E o nasıl olacak? Yazarak ve konuşarak. Sana öğretilmeye çalışılan şeyi kendi cümlelerinle yazmak, kendi cümlelerinle bir başkasına iletmek (kulaktan kulağa oynar gibi) senin ne kadar anladığını gösterir. Ve bu asla kısa süren bir şey değildir. Kendine ait bir süresi vardır. Bizim kısıtlamalarımızı umursamaz. 2 saatte anlayacağım bu konuyu demeniz beyninizin umrunda değildir. O hazırsa 1 saatte anlar istemezse 5 saatte anlar. (En başta insanda verimi makine gibi hesaplayamayız deme sebebim de bu. Konması gereken çaba belli değildir, çıktı belli değildir.) 
Bizim bu durumda yapabileceklerimiz kısıtlıdır:
- Anlamaya en uygun bulduğumuz ortamda çalışmak (kimi için ev, kimi için kütüphane, kimi için kafe ya da nerede daha hazır hissediyorsa orası)
- Olabildiğince dikkati dağıtan etkilerden uzak durmamız gerekir. (Sevgiliyle tartışmak, diziyi en heyecanlı yerinde bırakmak, ilgi göreceği düşünülen bir sosyal medya paylaşımı yapmak ya da cevabı beklenecek bir mesaj atmak vb.- Yani sorun telefonda değil, çalışmaya başlamadan hemen evvel telefonda naptığında ;) )
- Ne yapacağımızı ve nasıl yapacağımızı biliyor olmak (Planı bu yüzden yapıyoruz.
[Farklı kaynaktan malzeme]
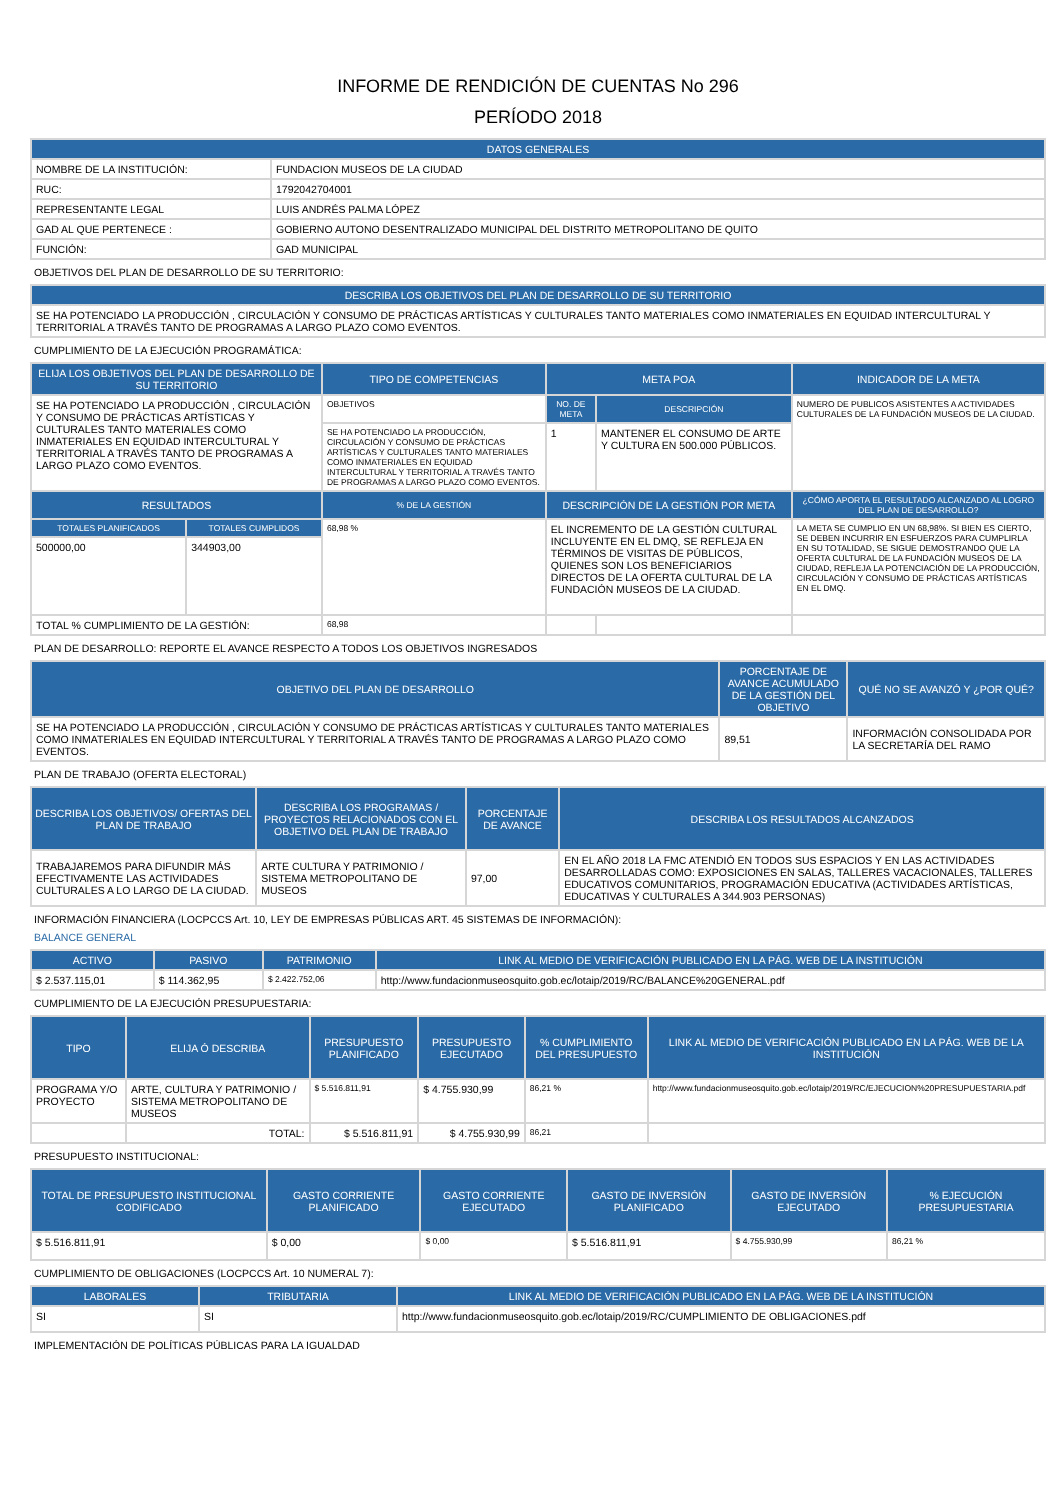INFORME DE RENDICIÓN DE CUENTAS No 296
PERÍODO 2018
| DATOS GENERALES | |
| --- | --- |
| NOMBRE DE LA INSTITUCIÓN: | FUNDACION MUSEOS DE LA CIUDAD |
| RUC: | 1792042704001 |
| REPRESENTANTE LEGAL | LUIS ANDRÉS PALMA LÓPEZ |
| GAD AL QUE PERTENECE : | GOBIERNO AUTONO DESENTRALIZADO MUNICIPAL DEL DISTRITO METROPOLITANO DE QUITO |
| FUNCIÓN: | GAD MUNICIPAL |
OBJETIVOS DEL PLAN DE DESARROLLO DE SU TERRITORIO:
| DESCRIBA LOS OBJETIVOS DEL PLAN DE DESARROLLO DE SU TERRITORIO |
| --- |
| SE HA POTENCIADO LA PRODUCCIÓN , CIRCULACIÓN Y CONSUMO DE PRÁCTICAS ARTÍSTICAS Y CULTURALES TANTO MATERIALES COMO INMATERIALES EN EQUIDAD INTERCULTURAL Y TERRITORIAL A TRAVÉS TANTO DE PROGRAMAS A LARGO PLAZO COMO EVENTOS. |
CUMPLIMIENTO DE LA EJECUCIÓN PROGRAMÁTICA:
| ELIJA LOS OBJETIVOS DEL PLAN DE DESARROLLO DE SU TERRITORIO | | TIPO DE COMPETENCIAS | META POA | | INDICADOR DE LA META |
| --- | --- | --- | --- | --- | --- |
| SE HA POTENCIADO LA PRODUCCIÓN , CIRCULACIÓN Y CONSUMO DE PRÁCTICAS ARTÍSTICAS Y CULTURALES TANTO MATERIALES COMO INMATERIALES EN EQUIDAD INTERCULTURAL Y TERRITORIAL A TRAVÉS TANTO DE PROGRAMAS A LARGO PLAZO COMO EVENTOS. | | OBJETIVOS | NO. DE META | DESCRIPCIÓN | NUMERO DE PUBLICOS ASISTENTES A ACTIVIDADES CULTURALES DE LA FUNDACIÓN MUSEOS DE LA CIUDAD. |
| | | SE HA POTENCIADO LA PRODUCCIÓN, CIRCULACIÓN Y CONSUMO DE PRÁCTICAS ARTÍSTICAS Y CULTURALES TANTO MATERIALES COMO INMATERIALES EN EQUIDAD INTERCULTURAL Y TERRITORIAL A TRAVÉS TANTO DE PROGRAMAS A LARGO PLAZO COMO EVENTOS. | 1 | MANTENER EL CONSUMO DE ARTE Y CULTURA EN 500.000 PÚBLICOS. | |
| RESULTADOS | | % DE LA GESTIÓN | DESCRIPCIÓN DE LA GESTIÓN POR META | | ¿CÓMO APORTA EL RESULTADO ALCANZADO AL LOGRO DEL PLAN DE DESARROLLO? |
| TOTALES PLANIFICADOS | TOTALES CUMPLIDOS | 68,98 % | EL INCREMENTO DE LA GESTIÓN CULTURAL INCLUYENTE EN EL DMQ, SE REFLEJA EN TÉRMINOS DE VISITAS DE PÚBLICOS, QUIENES SON LOS BENEFICIARIOS DIRECTOS DE LA OFERTA CULTURAL DE LA FUNDACIÓN MUSEOS DE LA CIUDAD. | | LA META SE CUMPLIO EN UN 68,98%. SI BIEN ES CIERTO, SE DEBEN INCURRIR EN ESFUERZOS PARA CUMPLIRLA EN SU TOTALIDAD, SE SIGUE DEMOSTRANDO QUE LA OFERTA CULTURAL DE LA FUNDACIÓN MUSEOS DE LA CIUDAD, REFLEJA LA POTENCIACIÓN DE LA PRODUCCIÓN, CIRCULACIÓN Y CONSUMO DE PRÁCTICAS ARTÍSTICAS EN EL DMQ. |
| 500000,00 | 344903,00 | | | | |
| TOTAL % CUMPLIMIENTO DE LA GESTIÓN: | | 68,98 | | | |
PLAN DE DESARROLLO: REPORTE EL AVANCE RESPECTO A TODOS LOS OBJETIVOS INGRESADOS
| OBJETIVO DEL PLAN DE DESARROLLO | PORCENTAJE DE AVANCE ACUMULADO DE LA GESTIÓN DEL OBJETIVO | QUÉ NO SE AVANZÓ Y ¿POR QUÉ? |
| --- | --- | --- |
| SE HA POTENCIADO LA PRODUCCIÓN , CIRCULACIÓN Y CONSUMO DE PRÁCTICAS ARTÍSTICAS Y CULTURALES TANTO MATERIALES COMO INMATERIALES EN EQUIDAD INTERCULTURAL Y TERRITORIAL A TRAVÉS TANTO DE PROGRAMAS A LARGO PLAZO COMO EVENTOS. | 89,51 | INFORMACIÓN CONSOLIDADA POR LA SECRETARÍA DEL RAMO |
PLAN DE TRABAJO (OFERTA ELECTORAL)
| DESCRIBA LOS OBJETIVOS/ OFERTAS DEL PLAN DE TRABAJO | DESCRIBA LOS PROGRAMAS / PROYECTOS RELACIONADOS CON EL OBJETIVO DEL PLAN DE TRABAJO | PORCENTAJE DE AVANCE | DESCRIBA LOS RESULTADOS ALCANZADOS |
| --- | --- | --- | --- |
| TRABAJAREMOS PARA DIFUNDIR MÁS EFECTIVAMENTE LAS ACTIVIDADES CULTURALES A LO LARGO DE LA CIUDAD. | ARTE CULTURA Y PATRIMONIO / SISTEMA METROPOLITANO DE MUSEOS | 97,00 | EN EL AÑO 2018 LA FMC ATENDIÓ EN TODOS SUS ESPACIOS Y EN LAS ACTIVIDADES DESARROLLADAS COMO: EXPOSICIONES EN SALAS, TALLERES VACACIONALES, TALLERES EDUCATIVOS COMUNITARIOS, PROGRAMACIÓN EDUCATIVA (ACTIVIDADES ARTÍSTICAS, EDUCATIVAS Y CULTURALES A 344.903 PERSONAS) |
INFORMACIÓN FINANCIERA (LOCPCCS Art. 10, LEY DE EMPRESAS PÚBLICAS ART. 45 SISTEMAS DE INFORMACIÓN):
BALANCE GENERAL
| ACTIVO | PASIVO | PATRIMONIO | LINK AL MEDIO DE VERIFICACIÓN PUBLICADO EN LA PÁG. WEB DE LA INSTITUCIÓN |
| --- | --- | --- | --- |
| $ 2.537.115,01 | $ 114.362,95 | $ 2.422.752,06 | http://www.fundacionmuseosquito.gob.ec/lotaip/2019/RC/BALANCE%20GENERAL.pdf |
CUMPLIMIENTO DE LA EJECUCIÓN PRESUPUESTARIA:
| TIPO | ELIJA Ó DESCRIBA | PRESUPUESTO PLANIFICADO | PRESUPUESTO EJECUTADO | % CUMPLIMIENTO DEL PRESUPUESTO | LINK AL MEDIO DE VERIFICACIÓN PUBLICADO EN LA PÁG. WEB DE LA INSTITUCIÓN |
| --- | --- | --- | --- | --- | --- |
| PROGRAMA Y/O PROYECTO | ARTE, CULTURA Y PATRIMONIO / SISTEMA METROPOLITANO DE MUSEOS | $ 5.516.811,91 | $ 4.755.930,99 | 86,21 % | http://www.fundacionmuseosquito.gob.ec/lotaip/2019/RC/EJECUCION%20PRESUPUESTARIA.pdf |
| | TOTAL: | $ 5.516.811,91 | $ 4.755.930,99 | 86,21 | |
PRESUPUESTO INSTITUCIONAL:
| TOTAL DE PRESUPUESTO INSTITUCIONAL CODIFICADO | GASTO CORRIENTE PLANIFICADO | GASTO CORRIENTE EJECUTADO | GASTO DE INVERSIÓN PLANIFICADO | GASTO DE INVERSIÓN EJECUTADO | % EJECUCIÓN PRESUPUESTARIA |
| --- | --- | --- | --- | --- | --- |
| $ 5.516.811,91 | $ 0,00 | $ 0,00 | $ 5.516.811,91 | $ 4.755.930,99 | 86,21 % |
CUMPLIMIENTO DE OBLIGACIONES (LOCPCCS Art. 10 NUMERAL 7):
| LABORALES | TRIBUTARIA | LINK AL MEDIO DE VERIFICACIÓN PUBLICADO EN LA PÁG. WEB DE LA INSTITUCIÓN |
| --- | --- | --- |
| SI | SI | http://www.fundacionmuseosquito.gob.ec/lotaip/2019/RC/CUMPLIMIENTO DE OBLIGACIONES.pdf |
IMPLEMENTACIÓN DE POLÍTICAS PÚBLICAS PARA LA IGUALDAD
Ne çalışacağına masaya oturunca karar verilmez. Kafa karışır.)
- Kafa uçunca ara vermeyi, sonra da geri dönmeyi bilmek.
- Neden anlaman gerektiğinin BİLİNCİNDE OLMAK. 

Son madde gerçekten önemli. 
Başına oturduğun şey seni entelektüel ve bilgili bir birey yapacak. Bu senin için önemli değilse yaptığın şey anlamsızlaşır ya da yapma şeklin sapar. Aileyi memnun etmek, başkasını geçmek, kendini kanıtlama çabası, “İyi bi puan almak” falan... Bunlar o kadar çabayı beyninin harcamak isteyeceği şeyler değil. Beynin “Benim kazancım ne ben ona bakarım aga” diyecektir. Ona kazanç sunamıyorsan “Çalışmam gerek ama çalışamıyorum, çalışıyorum ama anlamıyorum, odaklanamıyorum...”lar havada uçuşur. 

Özet geçelim: 
Verimli gün için formül: 
Günden beklenen = Gün içinde gerçekleştirilen; Günden beklenen elemanıdır mantıklı, amaca yönelik, uygulanabilir, sürdürülebilir.